[Data below Boundary: Start]
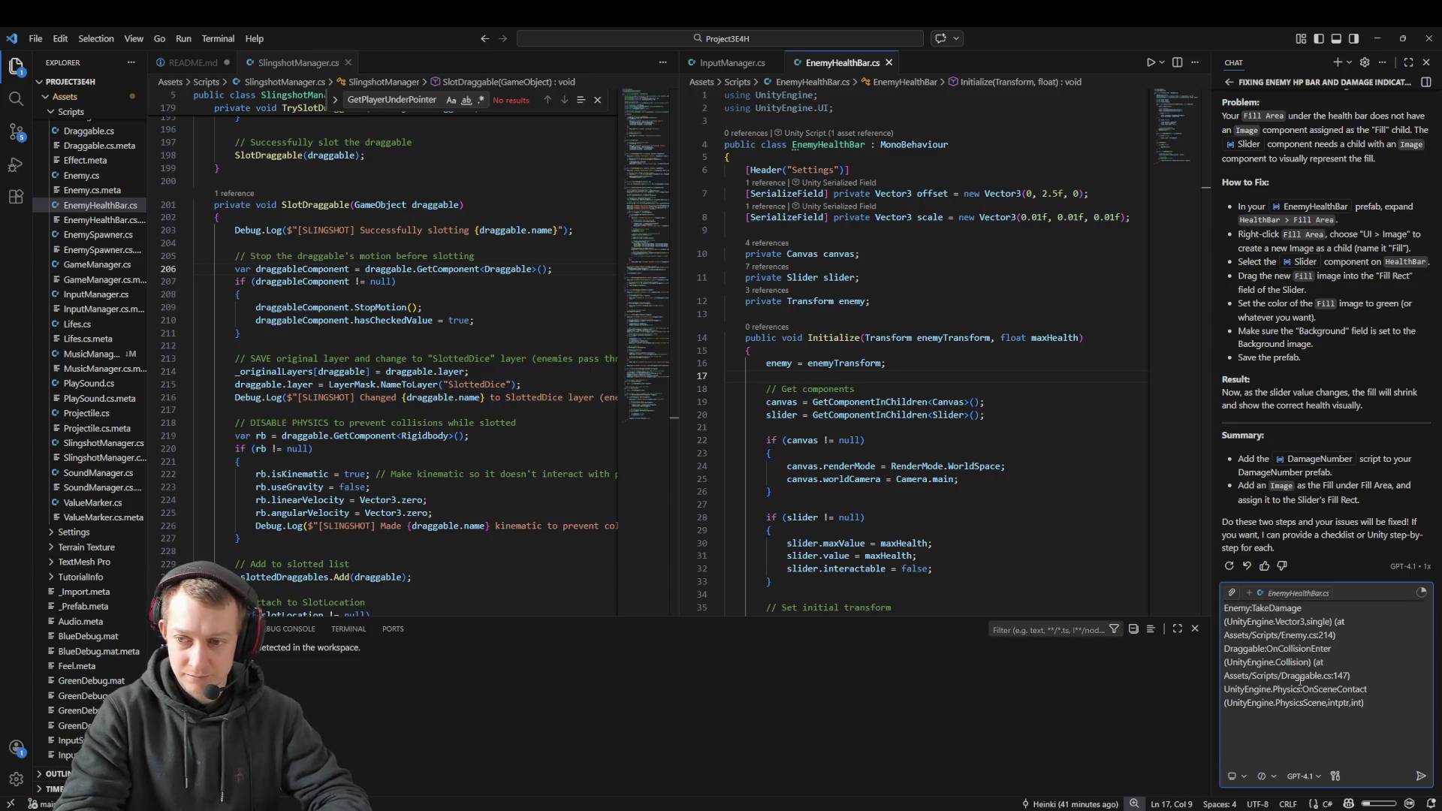
text(I edited some stu)
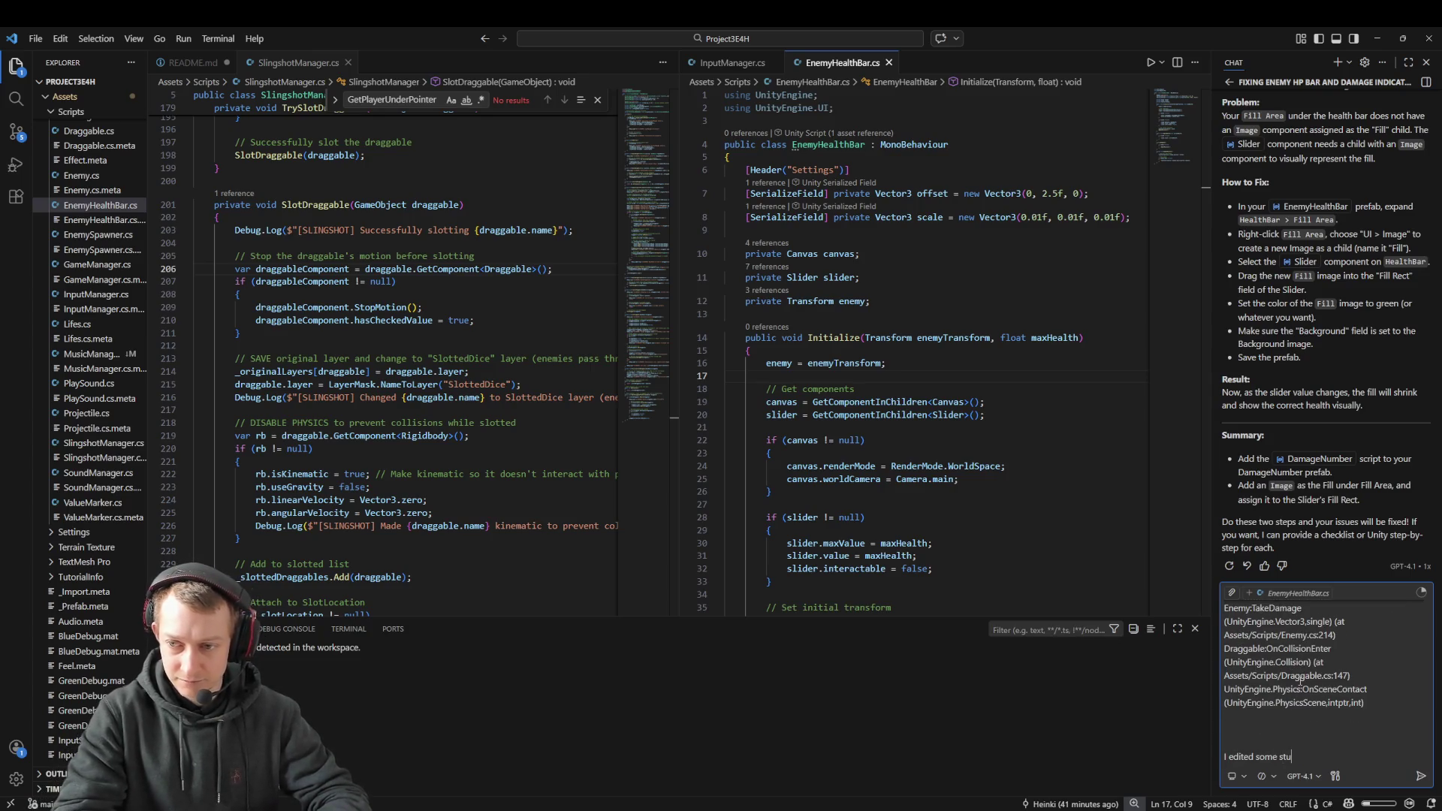
text(ff, but for the fill a)
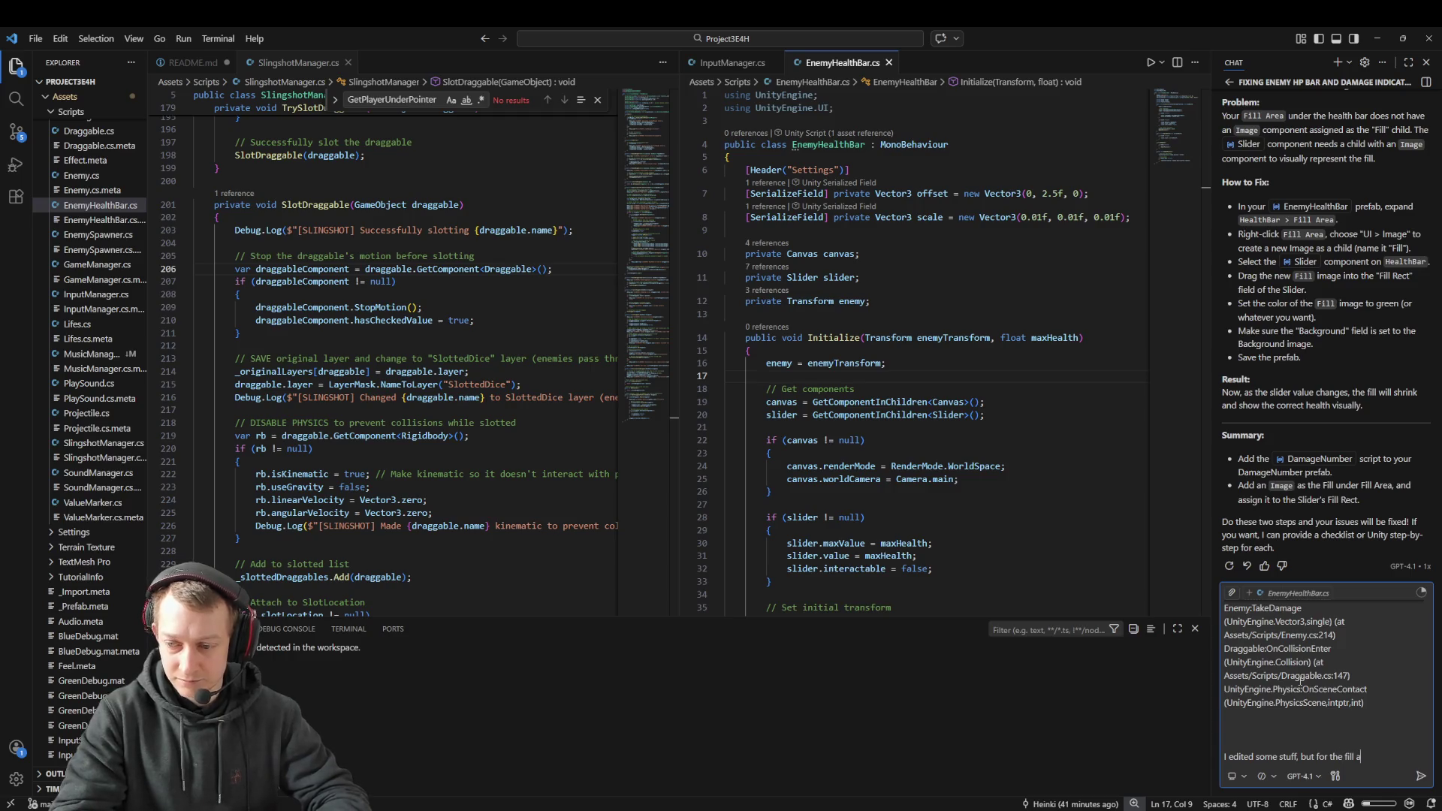
text(rea it)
[Data below Boundary: End]
How to complete this task —
Drop the pictures and reproduce the rest of the data above exactly.

Problem solution —
text(I edited some stu)
text(ff, but for the fill a)
text(rea it)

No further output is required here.